Saved data entries
=== Begin Enclosure ===
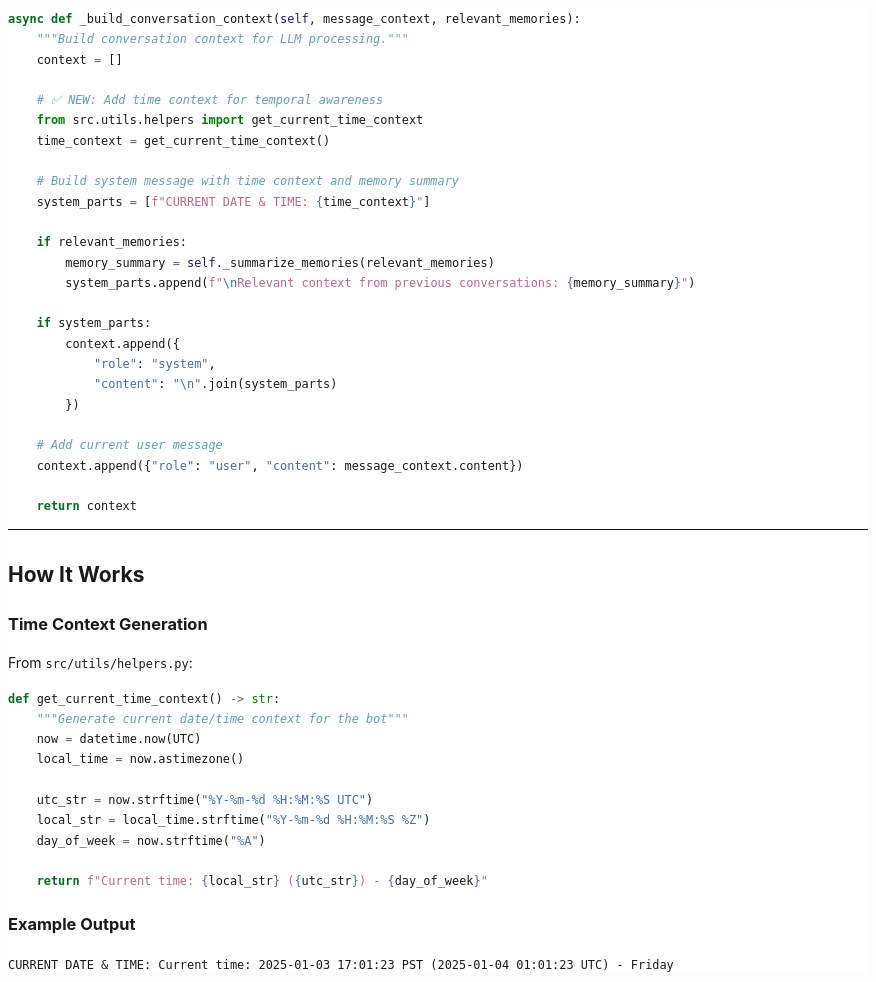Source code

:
 ```python
async def _build_conversation_context(self, message_context, relevant_memories):
    """Build conversation context for LLM processing."""
    context = []
    
    # ✅ NEW: Add time context for temporal awareness
    from src.utils.helpers import get_current_time_context
    time_context = get_current_time_context()
    
    # Build system message with time context and memory summary
    system_parts = [f"CURRENT DATE & TIME: {time_context}"]
    
    if relevant_memories:
        memory_summary = self._summarize_memories(relevant_memories)
        system_parts.append(f"\nRelevant context from previous conversations: {memory_summary}")
    
    if system_parts:
        context.append({
            "role": "system",
            "content": "\n".join(system_parts)
        })
    
    # Add current user message
    context.append({"role": "user", "content": message_context.content})
    
    return context
```

---

## How It Works

### Time Context Generation

From `src/utils/helpers.py`:
```python
def get_current_time_context() -> str:
    """Generate current date/time context for the bot"""
    now = datetime.now(UTC)
    local_time = now.astimezone()
    
    utc_str = now.strftime("%Y-%m-%d %H:%M:%S UTC")
    local_str = local_time.strftime("%Y-%m-%d %H:%M:%S %Z")
    day_of_week = now.strftime("%A")
    
    return f"Current time: {local_str} ({utc_str}) - {day_of_week}"
```

### Example Output
```
CURRENT DATE & TIME: Current time: 2025-01-03 17:01:23 PST (2025-01-04 01:01:23 UTC) - Friday
```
=== End Enclosure ===
What you have to do:
Looking at the records above, say how many lines hold the string "self". Write nothing but the number.

Response to the exercise:
2